| TEXT UNDER STUDY |
'''

Abstract

This lecture examines the philosophical foundations underlying artificial intelligence, asking fundamental questions that bridge technical implementation and humanistic inquiry: Does AI possess knowledge or belief? Can machines truly reason? What distinguishes human consciousness from computational processes? Drawing from cognitive science, philosophy of mind, and rigorous mathematical analysis, we’ll explore why LLMs—despite their remarkable capabilities—function as conditional probability estimators rather than entities that genuinely “know” or “believe.” Through examining the sudden leap in LLM performance (explained via token correlation mathematics), cognitive biases inherited from training data, and the critical distinction between bare-bones models and the systems embedding them, we’ll develop precise language for discussing what AI can and cannot do.

Beyond abstract philosophy, we’ll confront urgent ethical and legal questions facing our field: Who bears responsibility when self-driving algorithms cause fatal accidents? How should we balance utilitarian outcomes against humanitarian values? What are the copyright implications of training on vast public corpora? The lecture argues that the real dangers lie not in science fiction scenarios of conscious AI, but in more immediate threats—the misuse of AI by those wielding social and economic power, social welfare impaired by either exploitation or ignorance of AI’s inner workings, and the anthropomorphization that obscures both AI’s limitations and its genuine capabilities.

For AI researchers, engineers, and practitioners, developing rigorous understanding of these philosophical dimensions is not academic indulgence—it’s professional imperative. When advising policymakers, collaborating with humanities scholars, or making critical business decisions, we must resist the seductive anthropomorphism encouraged by AI’s seemingly intelligent outputs. The lecture concludes with a call for informed stewardship: we must make trustworthy decisions about AI safety, avoid ascribing capacities AI lacks, take full advantage of AI’s remarkable capabilities, and above all, ensure that meaning, values, and human welfare guide technological progress rather than being displaced by it.

'''

| GIVEN RECORDS |
'''

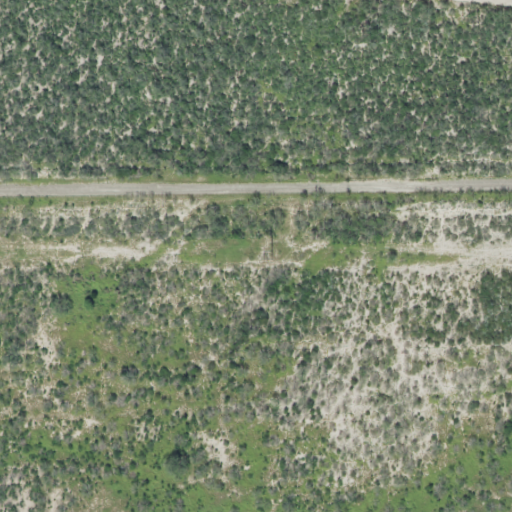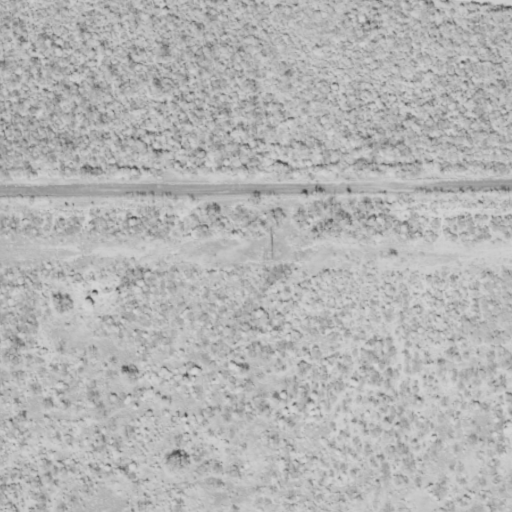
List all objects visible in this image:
road: (256, 187)
power tower: (271, 254)
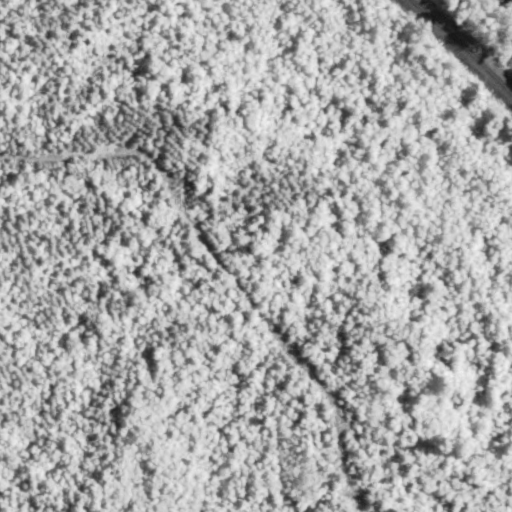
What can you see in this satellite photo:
railway: (462, 46)
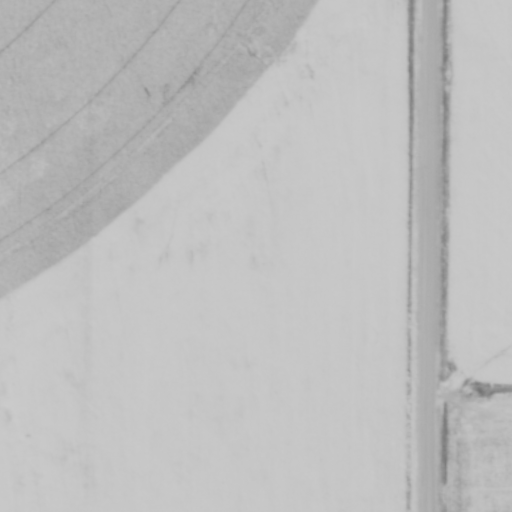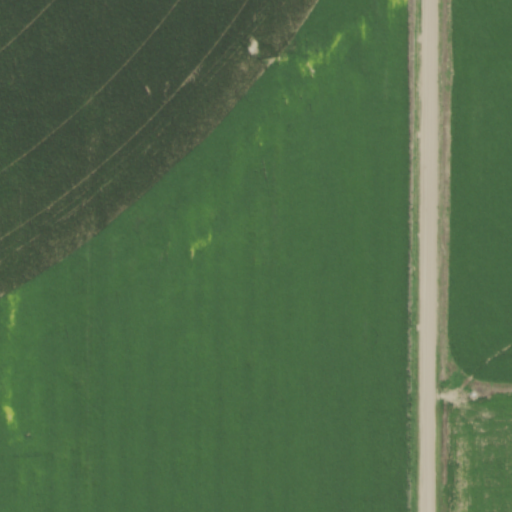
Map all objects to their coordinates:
road: (428, 256)
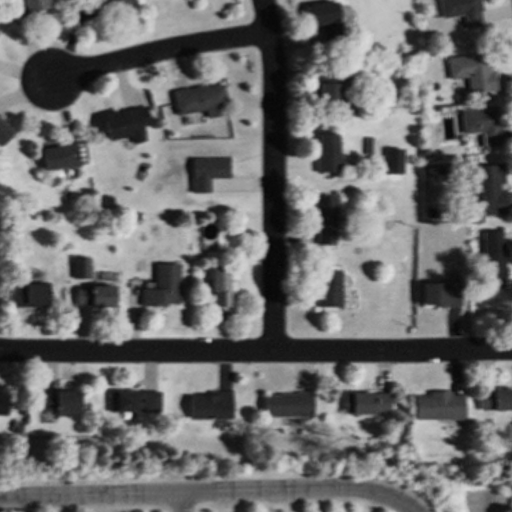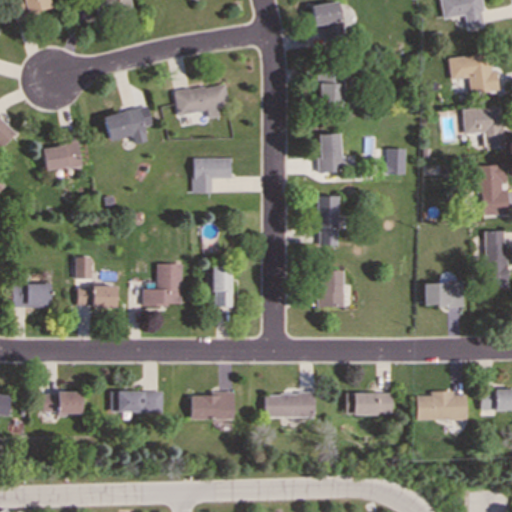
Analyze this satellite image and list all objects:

'''

Transcribe the part of the lecture abstract that begins at the words "This lecture examines" and stops after the words "and cannot do.". Keep every word and punctuation mark unchanged.

| COMPLETED TASK |
This lecture examines the philosophical foundations underlying artificial intelligence, asking fundamental questions that bridge technical implementation and humanistic inquiry: Does AI possess knowledge or belief? Can machines truly reason? What distinguishes human consciousness from computational processes? Drawing from cognitive science, philosophy of mind, and rigorous mathematical analysis, we’ll explore why LLMs—despite their remarkable capabilities—function as conditional probability estimators rather than entities that genuinely “know” or “believe.” Through examining the sudden leap in LLM performance (explained via token correlation mathematics), cognitive biases inherited from training data, and the critical distinction between bare-bones models and the systems embedding them, we’ll develop precise language for discussing what AI can and cannot do.